For 69 holes at The Olympic Club in June Furyk was at his Open best until he yanked a hybrid tee shot left of the 16th fairway and never recovered. In August at Firestone he led by two strokes through 71 holes, double bogeyed the last and lost by one stroke. And then there was the Ryder Cup, where some considered him a questionable captain’s pick. He went 1-2-0 including Sunday’s singles loss to Sergio Garcia at the height of the American collapse.
But for Furyk, who played just three rounds of golf in the two weeks since Medinah, his cup, pardon the pun, is half full.
“There are a lot of similarities between this season and 2010,” said Furyk, who has rounds of 66-65-66 this week. “I’ve put myself in contention a lot more, my scoring average is better this year (69.8 in 2010 compared to 69.4 this season).
“But the differences are pretty glaring as well. I had a chance to win three events (in 2010) and closed out each one. This year is the exact opposite. This year I’ve found a way to lose those events.”
Furyk, one of the circuit’s most thoughtful types, had no interest in turning a possible victory on Sunday at Sea Island into some sort of season salvation. That’s not possible, not after everything that has happened.

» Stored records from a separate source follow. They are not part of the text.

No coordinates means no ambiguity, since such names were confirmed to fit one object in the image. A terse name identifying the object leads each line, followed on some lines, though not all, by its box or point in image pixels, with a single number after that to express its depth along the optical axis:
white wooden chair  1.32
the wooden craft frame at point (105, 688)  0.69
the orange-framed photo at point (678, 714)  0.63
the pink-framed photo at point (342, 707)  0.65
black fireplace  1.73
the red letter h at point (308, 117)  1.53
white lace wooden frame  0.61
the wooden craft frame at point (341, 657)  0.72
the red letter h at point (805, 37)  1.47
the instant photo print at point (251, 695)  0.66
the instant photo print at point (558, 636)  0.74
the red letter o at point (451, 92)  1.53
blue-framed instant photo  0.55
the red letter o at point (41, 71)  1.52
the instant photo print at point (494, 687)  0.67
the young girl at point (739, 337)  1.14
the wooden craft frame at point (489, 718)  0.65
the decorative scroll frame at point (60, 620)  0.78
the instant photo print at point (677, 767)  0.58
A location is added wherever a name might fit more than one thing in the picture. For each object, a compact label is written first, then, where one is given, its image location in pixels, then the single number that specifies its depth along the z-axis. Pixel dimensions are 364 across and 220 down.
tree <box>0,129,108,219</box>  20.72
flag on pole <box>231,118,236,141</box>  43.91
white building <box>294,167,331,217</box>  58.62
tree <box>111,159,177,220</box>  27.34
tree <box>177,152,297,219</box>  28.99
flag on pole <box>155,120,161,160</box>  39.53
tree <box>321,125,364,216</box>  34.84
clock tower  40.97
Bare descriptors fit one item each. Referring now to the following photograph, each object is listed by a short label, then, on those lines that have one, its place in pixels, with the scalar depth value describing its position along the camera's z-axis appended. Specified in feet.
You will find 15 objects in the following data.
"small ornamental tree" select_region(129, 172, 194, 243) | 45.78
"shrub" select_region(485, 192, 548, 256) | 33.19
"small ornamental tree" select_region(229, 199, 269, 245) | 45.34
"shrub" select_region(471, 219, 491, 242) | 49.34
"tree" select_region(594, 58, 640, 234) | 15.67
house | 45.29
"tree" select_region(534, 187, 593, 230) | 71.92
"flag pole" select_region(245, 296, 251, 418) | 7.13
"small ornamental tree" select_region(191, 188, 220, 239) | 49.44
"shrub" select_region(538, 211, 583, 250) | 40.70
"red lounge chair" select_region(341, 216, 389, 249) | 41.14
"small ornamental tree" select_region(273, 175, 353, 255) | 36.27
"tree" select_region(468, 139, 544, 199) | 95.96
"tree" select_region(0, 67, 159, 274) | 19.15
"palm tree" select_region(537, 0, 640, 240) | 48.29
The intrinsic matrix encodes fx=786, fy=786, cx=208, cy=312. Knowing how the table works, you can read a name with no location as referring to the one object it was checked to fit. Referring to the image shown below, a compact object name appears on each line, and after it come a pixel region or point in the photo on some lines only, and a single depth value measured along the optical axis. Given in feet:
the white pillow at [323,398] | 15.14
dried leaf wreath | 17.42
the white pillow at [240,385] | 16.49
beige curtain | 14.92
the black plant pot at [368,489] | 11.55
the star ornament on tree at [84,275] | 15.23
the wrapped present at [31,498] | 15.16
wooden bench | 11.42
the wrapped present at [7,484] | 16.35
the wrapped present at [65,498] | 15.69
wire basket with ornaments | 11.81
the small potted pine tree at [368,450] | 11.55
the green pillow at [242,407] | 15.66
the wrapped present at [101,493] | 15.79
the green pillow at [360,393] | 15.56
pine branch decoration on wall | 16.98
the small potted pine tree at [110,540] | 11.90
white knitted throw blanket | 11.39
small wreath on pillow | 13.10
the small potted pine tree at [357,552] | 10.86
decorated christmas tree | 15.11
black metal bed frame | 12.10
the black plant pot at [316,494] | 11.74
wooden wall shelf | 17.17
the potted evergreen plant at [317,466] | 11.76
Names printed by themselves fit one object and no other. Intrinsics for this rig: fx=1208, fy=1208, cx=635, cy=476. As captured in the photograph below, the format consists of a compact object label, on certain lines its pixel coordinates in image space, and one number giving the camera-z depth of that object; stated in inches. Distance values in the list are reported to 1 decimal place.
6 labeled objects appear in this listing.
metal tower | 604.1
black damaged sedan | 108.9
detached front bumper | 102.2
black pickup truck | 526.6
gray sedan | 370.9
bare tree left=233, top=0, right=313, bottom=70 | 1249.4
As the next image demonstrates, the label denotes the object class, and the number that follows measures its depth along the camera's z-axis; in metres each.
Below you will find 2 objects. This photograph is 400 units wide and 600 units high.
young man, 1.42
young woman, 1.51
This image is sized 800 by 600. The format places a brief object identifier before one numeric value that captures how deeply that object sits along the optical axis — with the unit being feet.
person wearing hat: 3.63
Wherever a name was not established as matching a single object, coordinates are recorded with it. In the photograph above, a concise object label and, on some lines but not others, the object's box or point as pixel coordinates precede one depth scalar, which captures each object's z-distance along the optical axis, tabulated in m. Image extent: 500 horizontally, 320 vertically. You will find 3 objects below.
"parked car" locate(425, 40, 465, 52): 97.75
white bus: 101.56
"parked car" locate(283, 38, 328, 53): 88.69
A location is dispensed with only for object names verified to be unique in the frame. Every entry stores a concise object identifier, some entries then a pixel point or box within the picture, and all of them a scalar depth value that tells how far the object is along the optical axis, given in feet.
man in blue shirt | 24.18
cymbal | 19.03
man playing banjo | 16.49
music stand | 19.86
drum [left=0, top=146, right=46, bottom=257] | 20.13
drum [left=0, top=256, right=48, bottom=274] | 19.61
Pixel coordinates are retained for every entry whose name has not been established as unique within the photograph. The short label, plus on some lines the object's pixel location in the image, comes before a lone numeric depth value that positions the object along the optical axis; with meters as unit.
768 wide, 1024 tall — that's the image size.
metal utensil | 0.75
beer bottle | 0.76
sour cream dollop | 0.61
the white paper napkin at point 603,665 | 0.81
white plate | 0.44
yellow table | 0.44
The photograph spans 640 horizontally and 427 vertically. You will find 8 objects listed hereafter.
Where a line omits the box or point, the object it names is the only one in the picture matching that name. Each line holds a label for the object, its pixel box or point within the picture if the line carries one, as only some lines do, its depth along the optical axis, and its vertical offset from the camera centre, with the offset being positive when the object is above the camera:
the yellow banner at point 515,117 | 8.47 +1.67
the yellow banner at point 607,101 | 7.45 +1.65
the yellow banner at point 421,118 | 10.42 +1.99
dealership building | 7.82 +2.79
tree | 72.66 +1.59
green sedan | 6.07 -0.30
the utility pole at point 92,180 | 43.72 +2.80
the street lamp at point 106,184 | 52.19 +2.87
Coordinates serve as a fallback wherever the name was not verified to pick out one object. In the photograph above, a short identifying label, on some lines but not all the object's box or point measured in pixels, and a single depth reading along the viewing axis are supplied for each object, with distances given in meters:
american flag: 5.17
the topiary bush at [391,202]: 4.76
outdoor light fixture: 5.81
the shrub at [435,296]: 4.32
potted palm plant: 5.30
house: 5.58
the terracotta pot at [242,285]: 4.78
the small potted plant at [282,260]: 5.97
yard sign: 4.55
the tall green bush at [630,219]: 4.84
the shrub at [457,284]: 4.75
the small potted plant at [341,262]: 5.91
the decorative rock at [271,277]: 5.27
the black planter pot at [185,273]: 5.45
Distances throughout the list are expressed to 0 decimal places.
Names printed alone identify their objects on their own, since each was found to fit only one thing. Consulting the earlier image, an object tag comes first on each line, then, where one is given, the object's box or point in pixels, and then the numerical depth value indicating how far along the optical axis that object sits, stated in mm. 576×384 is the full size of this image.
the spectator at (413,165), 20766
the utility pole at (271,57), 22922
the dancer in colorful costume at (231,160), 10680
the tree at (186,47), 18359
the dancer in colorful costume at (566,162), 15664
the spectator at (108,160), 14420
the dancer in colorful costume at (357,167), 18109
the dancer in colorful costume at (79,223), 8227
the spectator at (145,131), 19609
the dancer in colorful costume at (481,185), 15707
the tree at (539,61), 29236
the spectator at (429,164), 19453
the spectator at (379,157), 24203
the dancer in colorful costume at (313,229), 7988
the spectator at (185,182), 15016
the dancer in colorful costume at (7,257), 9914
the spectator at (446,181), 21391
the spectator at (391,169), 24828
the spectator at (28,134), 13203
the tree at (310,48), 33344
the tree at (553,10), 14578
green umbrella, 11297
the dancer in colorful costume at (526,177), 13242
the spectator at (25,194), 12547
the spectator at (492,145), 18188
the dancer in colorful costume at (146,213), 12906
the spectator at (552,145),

Instead, the final round is the closing chapter of a year he is glad to be done with.
“Tomorrow is an opportunity,” he said, nothing more. No cosmic make-good, no vindication for all those missed chances.
In fact neither Furyk nor Love have much interest in history, be it recent or otherwise. The Sea Island host pegged his own event as a litmus test for his game, which suffered from neglect during his two-year stint as captain.
He played solid in Las Vegas and last week’s Frys.com Open and found inspiration on the greens this week thanks a Brian Bateman’s putter and a challenge from his brother, Mark.
Following last year’s British Open Love went to his brother for putting help and Mark’s answer was “something different.” In practical terms that is Bateman’s putter, a belly version that Love allows to hover just below his shirt.
“This was my best Saturday putting for a while,” said Love, who has always been considered one of the game’s best ballstrikers but has struggled in recent years on the greens.
Through three rounds on his home course Love is second in putts per greens in regulation and, despite his accommodating nature, has embraced the role of spoiler, at least for one final round.
D.J. Trahan (66) and Arjun Atwal (69) are tied for third at 11 under and rising rookie Bud Cauley (68) is alone in fifth at 10 under, but for all practical purposes this is about Love and Furyk., longtime friends turned unlikely foes.
On his way out of the interview room Love was reminded that Furyk currently has 16 Tour titles. “I’d love to keep him from (victory No. 17),” Love said.
Hosting, it seems, does have its boundaries.